La croissance britannique reporte l’hypothèse d’un nouvel assouplissement
Les chances d’un nouvel assouplissement quantitatif en Grande-Bretagne dès la semaine prochaine s’amenuisent. La croissance du PIB britannique au troisième trimestre, deux fois supérieure aux attentes à 0,8%, amène désormais la majorité des économistes et des investisseurs à privilégier un statu quo pour la prochaine réunion de la BoE, le 4 novembre. Les taux britanniques à 10 ans se tendaient hier de 14 points de base, à 3,05%, tandis que le sterling a gagné jusqu’à 1,1% en séance face au dollar et près de 1,5% face à l’euro.
Les neuf membres du comité de politique monétaire de la Banque d’Angleterre sont déjà très divisés sur la marche à suivre: l’un a plaidé en octobre pour une hausse des taux (Andrew Sentance), sept pour le statu quo, et le dernier (Adam Posen) pour une reprise des rachats d’actifs. «Il est difficile d’imaginer que les membres modérés du comité puisse annoncer en novembre un nouvelle vague d’assouplissement quantitatif après ce chiffre, et avec une inflation élevée (3,1%, ndlr)», estimait hier Neville Hill, l’économiste de Credit Suisse.

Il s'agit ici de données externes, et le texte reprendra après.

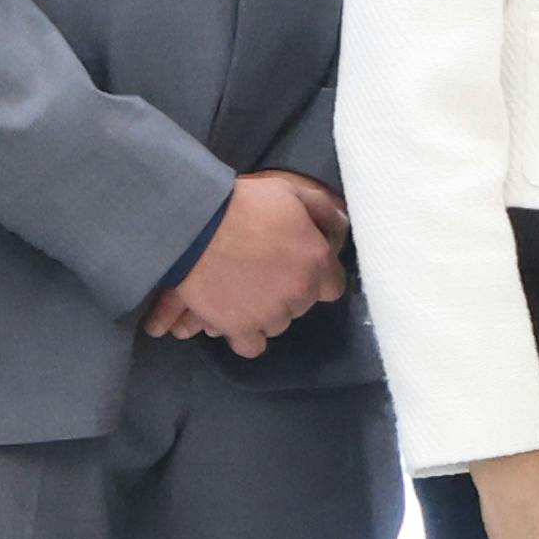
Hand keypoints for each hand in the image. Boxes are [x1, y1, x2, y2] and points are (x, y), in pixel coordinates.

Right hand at [147, 171, 344, 351]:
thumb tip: (343, 224)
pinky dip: (245, 336)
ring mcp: (270, 313)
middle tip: (263, 274)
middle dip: (288, 292)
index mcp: (317, 260)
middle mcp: (300, 291)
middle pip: (303, 305)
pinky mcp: (240, 327)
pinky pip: (252, 346)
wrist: (195, 224)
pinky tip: (237, 319)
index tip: (297, 269)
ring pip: (279, 324)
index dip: (316, 278)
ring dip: (266, 312)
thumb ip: (323, 209)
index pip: (333, 286)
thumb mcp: (291, 192)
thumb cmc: (243, 204)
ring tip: (244, 291)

Cette croissance annoncée à 0,8%, qui succède à une progression du PIB de 1,2% au deuxième trimestre et porte la progression sur un an à 2,8%, doit toutefois inciter à la prudence. Cette première estimation peut encore être révisée à la baisse. Deuxième contributeur à la croissance (0,2 point de PIB) après les services, le secteur de la construction, qui pèse 6% du PIB britannique, ne pourra tenir ce rythme. Et le plan d’austérité britannique qui a conduit hier S&P à relever de négative à stable sa perspective attachée à la note AAA du souverain ne va pas tarder à produire ses effets.
«Entre la restriction continue du crédit, les pertes d’emploi dans le secteur public, les coupes dans les allocations et les hausses d’impôt, la croissance va continuer à ralentir, souligne James Knightley, économiste chez ING. Et si l’on enlève l’effet des taxes, l’inflation en Grande-Bretagne n’est que de 1,4% sur un an». L’économiste table donc sur une reprise de la politique d’assouplissement quantitatif en février, tout comme ceux de BNP Paribas et de JPMorgan. RBS, seul à prévoir la croissance à 0,8%, reste même convaincu de la nécessité de rachats d’actifs dès novembre. La publication de l’indice PMI des services, la semaine prochaine, donnera une idée du ralentissement à attendre outre-Manche.